What Happy People Know
By Dan Baker, Ph.D.

Sometimes I really enjoy reading a book that gets to the point quickly by pulling together a lot of widely known information. "What Happy People Know" is an easy, gentle read with a simple message: happier people become healthier people.

Dr. Baker explains the twelve qualities of happiness and the six happiness “tools” as well as the five happiness “traps.” These little lists are helpful in crystallizing key factors to be remembered by any reader.

Dr. Baker knows what he’s talking about. As director of the award-winning Life Enhancement Program at Canyon Ranch, he has devoted his life to teaching people how to be happy. In the book, co-authored by Cameron Stauth, Dr. Baker stresses the importance of appreciation in the happiness equation. He identifies and reviews the connection between contentment and spiritual awareness. I particularly liked the four deadly “sins” which he has grouped together in an acronym, VERBs: Victimization; Entitlement; Rescue; and Blame. These are like happiness vampires that will suck the joy right out of your life.

There’s plenty of data offered to support the author’s thesis – graphs, percentages, studies – but the bulk of the book consists of first person accounts of meetings with his clients. These stories underscore and elucidate the prodigious, but easy to grasp, explanation of the brain, the back story of our emotions: how it develops, why it develops the way it does, and how the neural pathways established in early childhood affect an individual later in life.

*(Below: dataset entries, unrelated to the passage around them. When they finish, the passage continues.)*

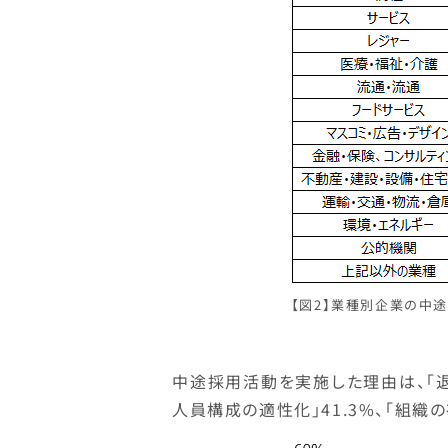
【図2】業種別企業の中途
中途採用活動を実施した理由は、「退
人員構成の適性化」41.3%、「組織の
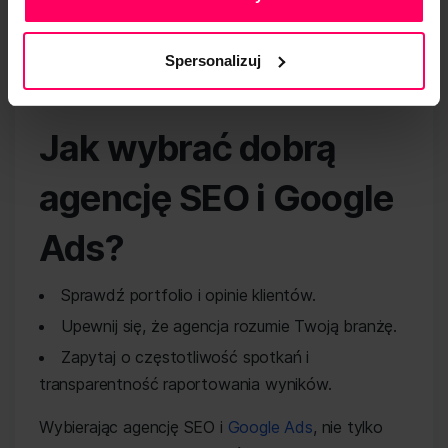
mierzalne efekty – lepsze pozycje w
wyszukiwarce, większą liczbę zapytań
Spersonalizuj
ofertowych i wyższą konwersję z reklam.
Jak wybrać dobrą
agencję SEO i Google
Ads?
Sprawdź portfolio i opinie klientów.
Upewnij się, że agencja rozumie Twoją branżę.
Zapytaj o częstotliwość spotkań i
transparentność raportowania wyników.
Wybierając agencję SEO i
Google Ads
, nie tylko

Neurologists know so much more than they did twenty years ago. New research is released everyday. The bottom line on the brain stuff is this: use it or lose it. Those who search for meaning and purpose beyond the superficial in life seem to develop a quality Dr. Baker deems critical to being happy: wisdom.

Most everything in the book I had read or heard elsewhere and yet this simple book, with its simple message, hit home. You may already know this stuff intellectually, and a quick reminder of the basics is a good thing.

One can never be too happy. Or too wise.